• Your task: What is needed is a copy of each line in the listing below that contains "http".

• Excerpted data:
______
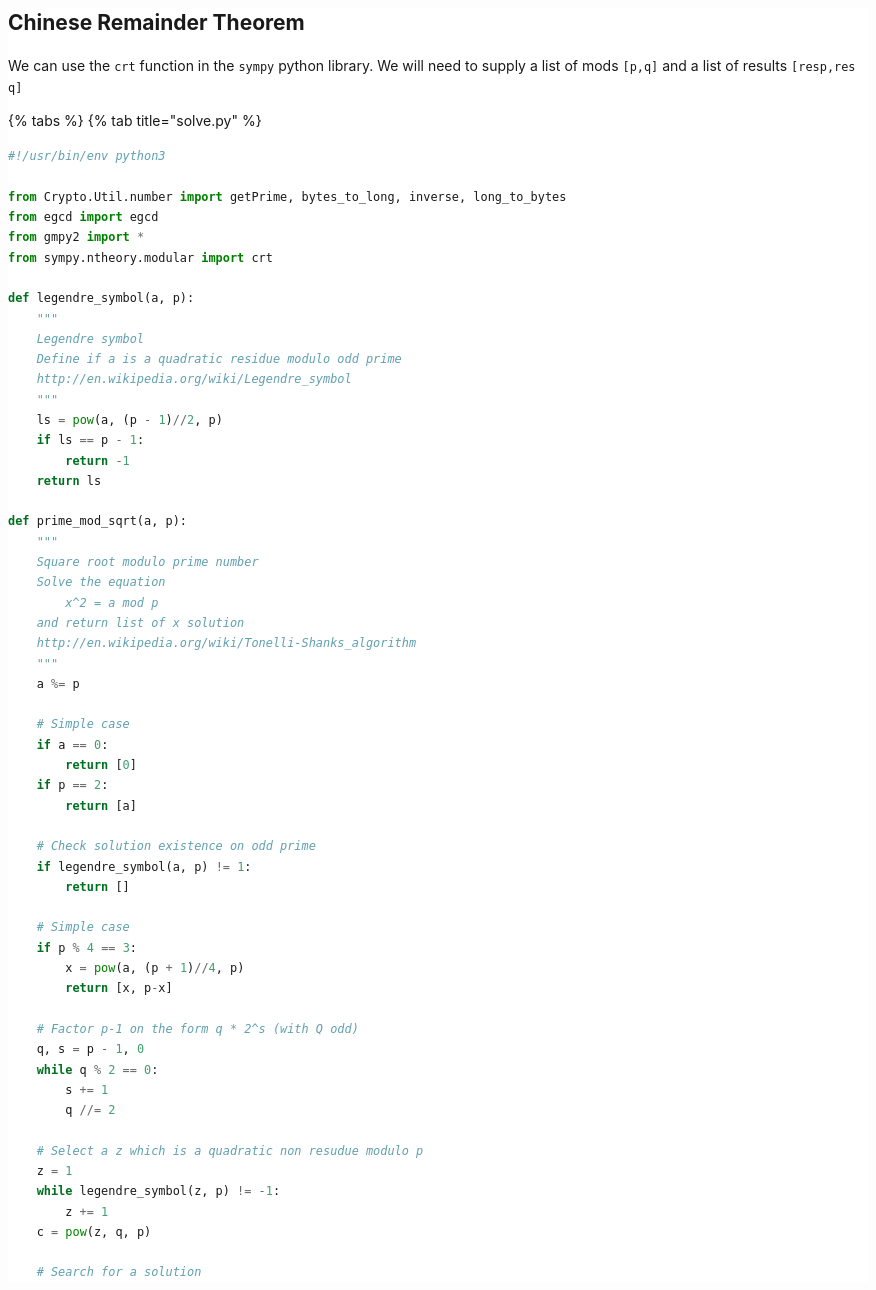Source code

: ## Chinese Remainder Theorem

We can use the `crt` function in the `sympy` python library. We will need to supply a list of mods `[p,q]` and a list of results `[resp,resq]`

{% tabs %}
{% tab title="solve.py" %}
```python
#!/usr/bin/env python3

from Crypto.Util.number import getPrime, bytes_to_long, inverse, long_to_bytes
from egcd import egcd
from gmpy2 import *
from sympy.ntheory.modular import crt

def legendre_symbol(a, p):
    """
    Legendre symbol
    Define if a is a quadratic residue modulo odd prime
    http://en.wikipedia.org/wiki/Legendre_symbol
    """
    ls = pow(a, (p - 1)//2, p)
    if ls == p - 1:
        return -1
    return ls

def prime_mod_sqrt(a, p):
    """
    Square root modulo prime number
    Solve the equation
        x^2 = a mod p
    and return list of x solution
    http://en.wikipedia.org/wiki/Tonelli-Shanks_algorithm
    """
    a %= p

    # Simple case
    if a == 0:
        return [0]
    if p == 2:
        return [a]

    # Check solution existence on odd prime
    if legendre_symbol(a, p) != 1:
        return []

    # Simple case
    if p % 4 == 3:
        x = pow(a, (p + 1)//4, p)
        return [x, p-x]

    # Factor p-1 on the form q * 2^s (with Q odd)
    q, s = p - 1, 0
    while q % 2 == 0:
        s += 1
        q //= 2

    # Select a z which is a quadratic non resudue modulo p
    z = 1
    while legendre_symbol(z, p) != -1:
        z += 1
    c = pow(z, q, p)

    # Search for a solution
```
______
• Output below:
    http://en.wikipedia.org/wiki/Legendre_symbol
    http://en.wikipedia.org/wiki/Tonelli-Shanks_algorithm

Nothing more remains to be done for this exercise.